Performance test: Try a few queries and note the latency. You should find it comparable or better than Ollama’s performance, thanks to GPU acceleration. For instance, generating a few hundred tokens of text with a 7B model on M1 should be noticeably faster under Docker Model Runner’s optimized engine.

If everything looks good, congratulations – your Spring application is now fully running local LLMs through Docker Model Runner, with no Ollama dependency! You can manage models via Docker (pull new versions, remove unused ones with "docker model rm", etc.), and your app remains unchanged in how it interacts with the AI.

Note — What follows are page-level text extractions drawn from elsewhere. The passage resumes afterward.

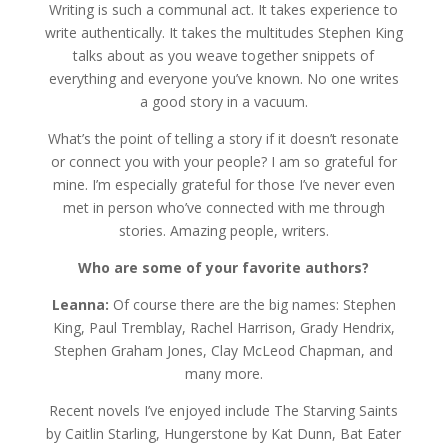
Writing is such a communal act. It takes experience to
write authentically. It takes the multitudes Stephen King
talks about as you weave together snippets of
everything and everyone you’ve known. No one writes
a good story in a vacuum.
What’s the point of telling a story if it doesn’t resonate
or connect you with your people? I am so grateful for
mine. I’m especially grateful for those I’ve never even
met in person who’ve connected with me through
stories. Amazing people, writers.
Who are some of your favorite authors?
Leanna:
Of course there are the big names: Stephen
King, Paul Tremblay, Rachel Harrison, Grady Hendrix,
Stephen Graham Jones, Clay McLeod Chapman, and
many more.
Recent novels I’ve enjoyed include The Starving Saints
by Caitlin Starling, Hungerstone by Kat Dunn, Bat Eater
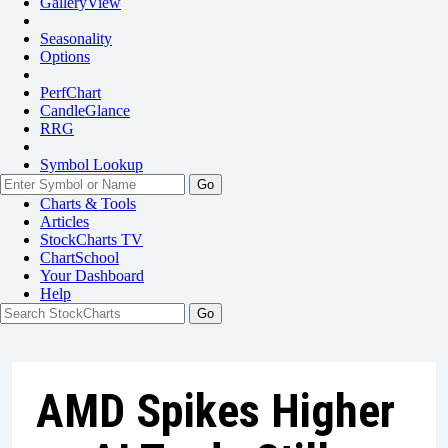
GalleryView
Seasonality
Options
PerfChart
CandleGlance
RRG
Symbol Lookup
Go
Charts & Tools
Articles
StockCharts TV
ChartSchool
Your
Dashboard
Help
AMD Spikes Higher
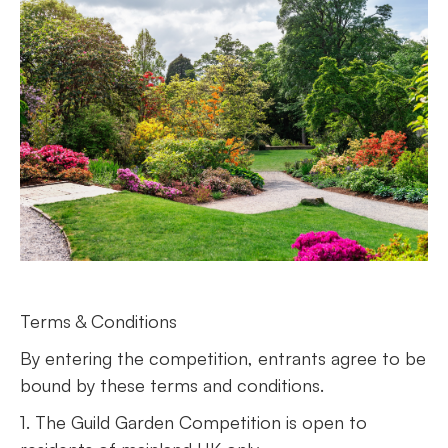
Terms & Conditions
By entering the competition, entrants agree to be
bound by these terms and conditions.
1. The Guild Garden Competition is open to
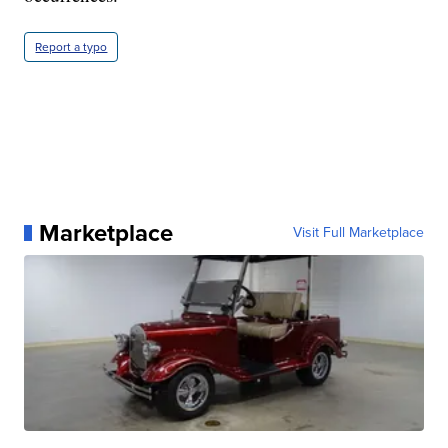
Report a typo
Marketplace
Visit Full Marketplace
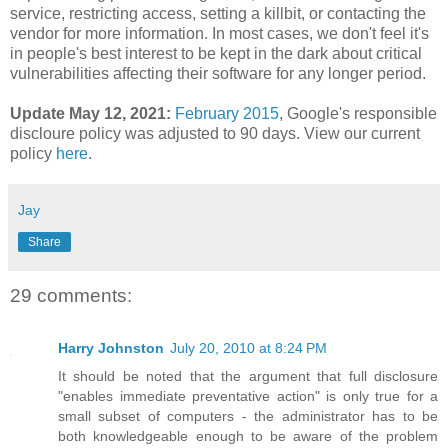
service, restricting access, setting a killbit, or contacting the
vendor for more information. In most cases, we don't feel it's
in people's best interest to be kept in the dark about critical
vulnerabilities affecting their software for any longer period.
Update May 12, 2021:
February 2015
,
Google's responsible
discloure policy was adjusted to 90 days. View our current
policy
here
.
Jay
Share
29 comments:
Harry Johnston
July 20, 2010 at 8:24 PM
It should be noted that the argument that full disclosure
"enables immediate preventative action" is only true for a
small subset of computers - the administrator has to be
both knowledgeable enough to be aware of the problem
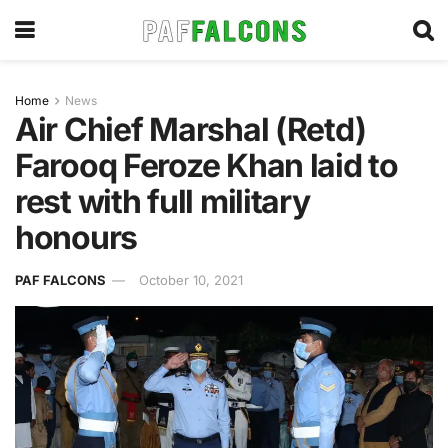
Home
News
Air Chief Marshal (Retd)
Farooq Feroze Khan laid to
rest with full military
honours
PAF FALCONS
October 10, 2021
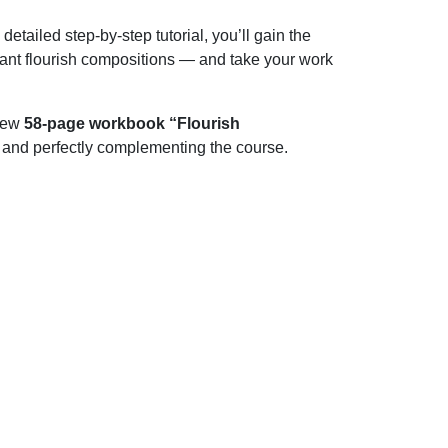
tailed step-by-step tutorial, you’ll gain the
gant flourish compositions — and take your work
-new
58-page workbook “Flourish
c and perfectly complementing the course.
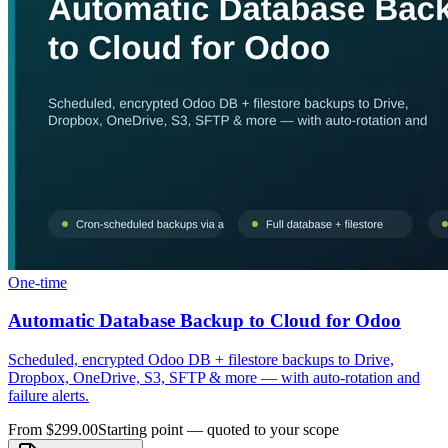
One-time
Automatic Database Backup to Cloud for Odoo
Scheduled, encrypted Odoo DB + filestore backups to Drive,
Dropbox, OneDrive, S3, SFTP & more — with auto-rotation and
failure alerts.
From $299.00
Starting point — quoted to your scope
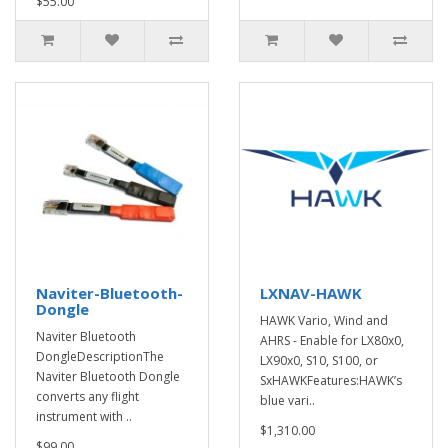
$55.00
Naviter-Bluetooth-
LXNAV-HAWK
Dongle
HAWK Vario, Wind and
Naviter Bluetooth
AHRS - Enable for LX80x0,
DongleDescriptionThe
LX90x0, S10, S100, or
Naviter Bluetooth Dongle
SxHAWKFeatures:HAWK’s
converts any flight
blue vari..
instrument with ..
$1,310.00
$99.00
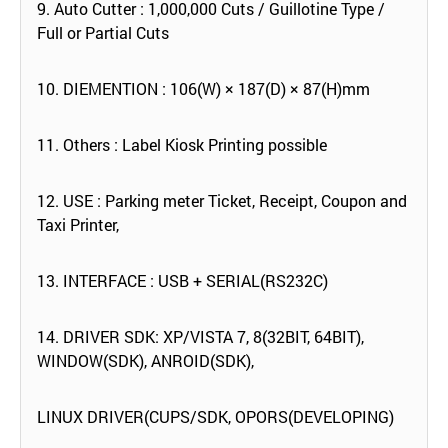
9. Auto Cutter : 1,000,000 Cuts / Guillotine Type /
Full or Partial Cuts
10. DIEMENTION : 106(W) × 187(D) × 87(H)mm
11. Others : Label Kiosk Printing possible
12. USE : Parking meter Ticket, Receipt, Coupon and
Taxi Printer,
13. INTERFACE : USB + SERIAL(RS232C)
14. DRIVER SDK: XP/VISTA 7, 8(32BIT, 64BIT),
WINDOW(SDK), ANROID(SDK),
LINUX DRIVER(CUPS/SDK, OPORS(DEVELOPING)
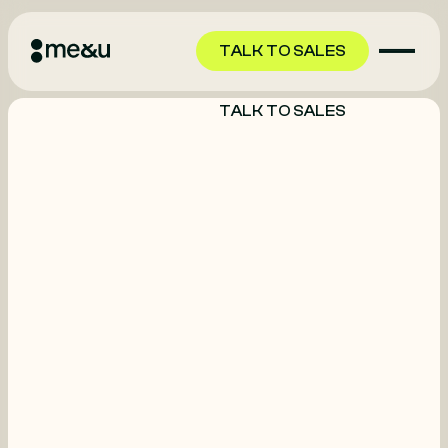
TALK TO SALES
TALK TO SALES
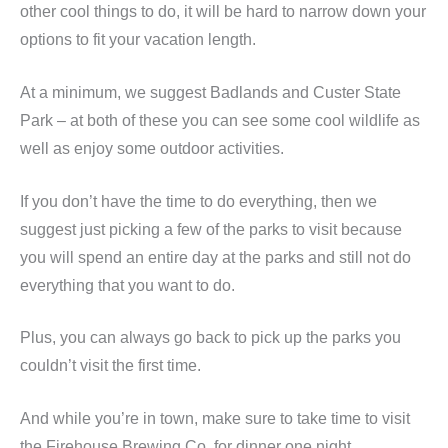
other cool things to do, it will be hard to narrow down your
options to fit your vacation length.
At a minimum, we suggest Badlands and Custer State
Park – at both of these you can see some cool wildlife as
well as enjoy some outdoor activities.
If you don’t have the time to do everything, then we
suggest just picking a few of the parks to visit because
you will spend an entire day at the parks and still not do
everything that you want to do.
Plus, you can always go back to pick up the parks you
couldn’t visit the first time.
And while you’re in town, make sure to take time to visit
the Firehouse Brewing Co. for dinner one night.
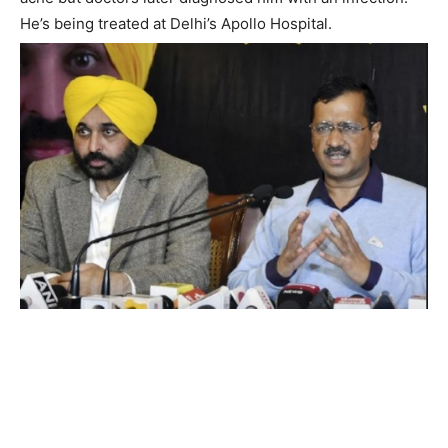
He’s being treated at Delhi’s Apollo Hospital.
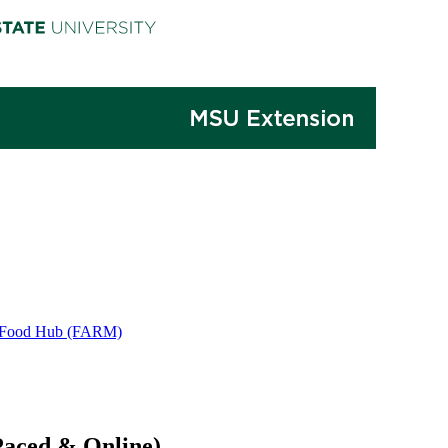
 & Food Hub (FARM)
Paced & Online)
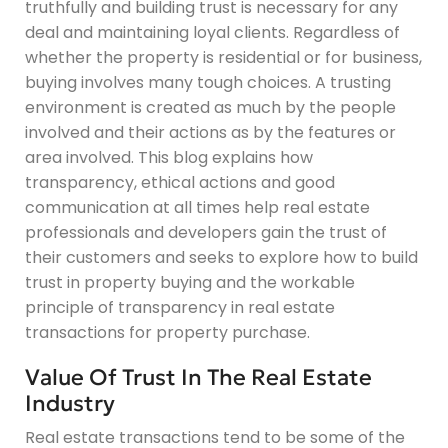
truthfully and building trust is necessary for any
deal and maintaining loyal clients. Regardless of
whether the property is residential or for business,
buying involves many tough choices. A trusting
environment is created as much by the people
involved and their actions as by the features or
area involved. This blog explains how
transparency, ethical actions and good
communication at all times help real estate
professionals and developers gain the trust of
their customers and seeks to explore how to build
trust in property buying and the workable
principle of transparency in real estate
transactions for property purchase.
Value Of Trust In The Real Estate
Industry
Real estate transactions tend to be some of the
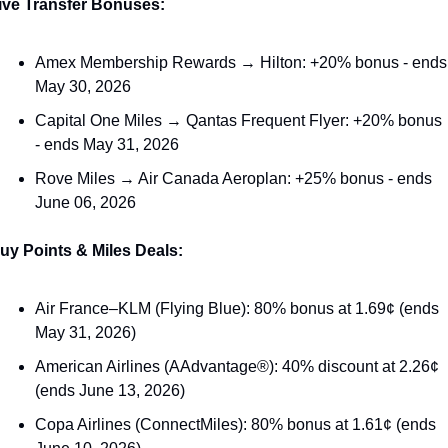
ive Transfer Bonuses:
Amex Membership Rewards → Hilton: +20% bonus - ends 
May 30, 2026
Capital One Miles → Qantas Frequent Flyer: +20% bonus 
- ends May 31, 2026
Rove Miles → Air Canada Aeroplan: +25% bonus - ends 
June 06, 2026
uy Points & Miles Deals:
Air France–KLM (Flying Blue): 80% bonus at 1.69¢ (ends 
May 31, 2026)
American Airlines (AAdvantage®): 40% discount at 2.26¢ 
(ends June 13, 2026)
Copa Airlines (ConnectMiles): 80% bonus at 1.61¢ (ends 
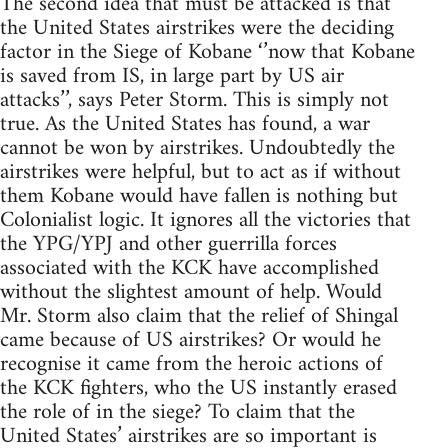
The second idea that must be attacked is that
the United States airstrikes were the deciding
factor in the Siege of Kobane ‘’now that Kobane
is saved from IS, in large part by US air
attacks’’, says Peter Storm. This is simply not
true. As the United States has found, a war
cannot be won by airstrikes. Undoubtedly the
airstrikes were helpful, but to act as if without
them Kobane would have fallen is nothing but
Colonialist logic. It ignores all the victories that
the YPG/YPJ and other guerrilla forces
associated with the KCK have accomplished
without the slightest amount of help. Would
Mr. Storm also claim that the relief of Shingal
came because of US airstrikes? Or would he
recognise it came from the heroic actions of
the KCK fighters, who the US instantly erased
the role of in the siege? To claim that the
United States’ airstrikes are so important is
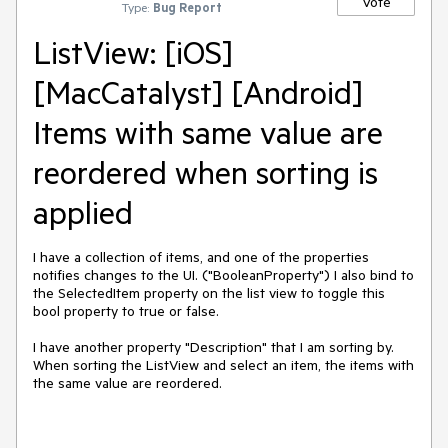
Vote
Type:
Bug Report
ListView: [iOS]
[MacCatalyst] [Android]
Items with same value are
reordered when sorting is
applied
I have a collection of items, and one of the properties
notifies changes to the UI. ("BooleanProperty") I also bind to
the SelectedItem property on the list view to toggle this
bool property to true or false.
I have another property "Description" that I am sorting by.
When sorting the ListView and select an item, the items with
the same value are reordered.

Performance Considerations on Apple Silicon

One of the motivations to use Docker Model Runner is performance. Internally, it uses "llama.cpp" with Apple’s Metal acceleration to run models on the GPU/Neural Engine. This can significantly speed up inference for supported models, especially compared to CPU-bound execution. If your Apple Mac has a robust GPU (M1 Pro/Max or M2), Model Runner should utilize it. You can monitor CPU/GPU usage via Activity Monitor to verify that the workload shifts to the GPU when using Model Runner.

Additionally, the models provided via Docker Hub are often quantized (e.g., 4-bit or 8-bit) to balance speed and memory usage. For instance, a model tag like `1B-Q8_0` denotes 8-bit quantization. These quantizations slightly reduce precision but run faster and use less RAM – important for local environments. Ollama also supports quantized models (GGUF/GGML format), so performance might be similar if both are using llama.cpp under the hood. However, Docker Model Runner’s tight integration may give it an edge, and it simplifies leveraging the GPU without extra configuration.

If you need maximum performance, use the smallest model that meets your needs. For example, if Qwen-2.5B or a distilled 3B model suffices, it will be much faster than a 7B LLaMA. Docker Model Runner’s model catalog includes some “small-but-efficient” models (like the 1B LLaMA 3.2 variant) you can experiment with.

Conclusion

By following this guide, you’ve modernized your Spring Boot AI application to use Docker’s Model Runner for local LLM inference. You’ve shed the extra Ollama service and now manage models through Docker – enjoying benefits like integrated CLI management and potentially faster generation using Apple’s GPUs.

Recap of key steps

Upgraded Docker and pulled LLM models via the new "docker model" CLI (supported models include Mistral, LLaMA2-family, Qwen 2.5B, etc.)
Enabled the Model Runner’s OpenAI-compatible API endpoint on "localhost:12434"
Reconfigured Spring AI to point to the local Model Runner instead of Ollama, using the OpenAI integration with a custom base URL (no API key needed).
Verified that the application works with the new backend and observed improvements in speed on Apple Silicon.

Going forward, you can keep an eye on Docker’s updates – the Model Runner feature is still evolving. For example, more models or engines (beyond llama.cpp) might be supported. The good news is your Spring AI abstraction will likely continue to work with minor config tweaks for new versions.

By embracing Docker Model Runner, you maintain the benefits of local AI (data privacy, offline capability) while using Docker’s robust tooling to manage your models.

Happy coding with your locally hosted LLMs!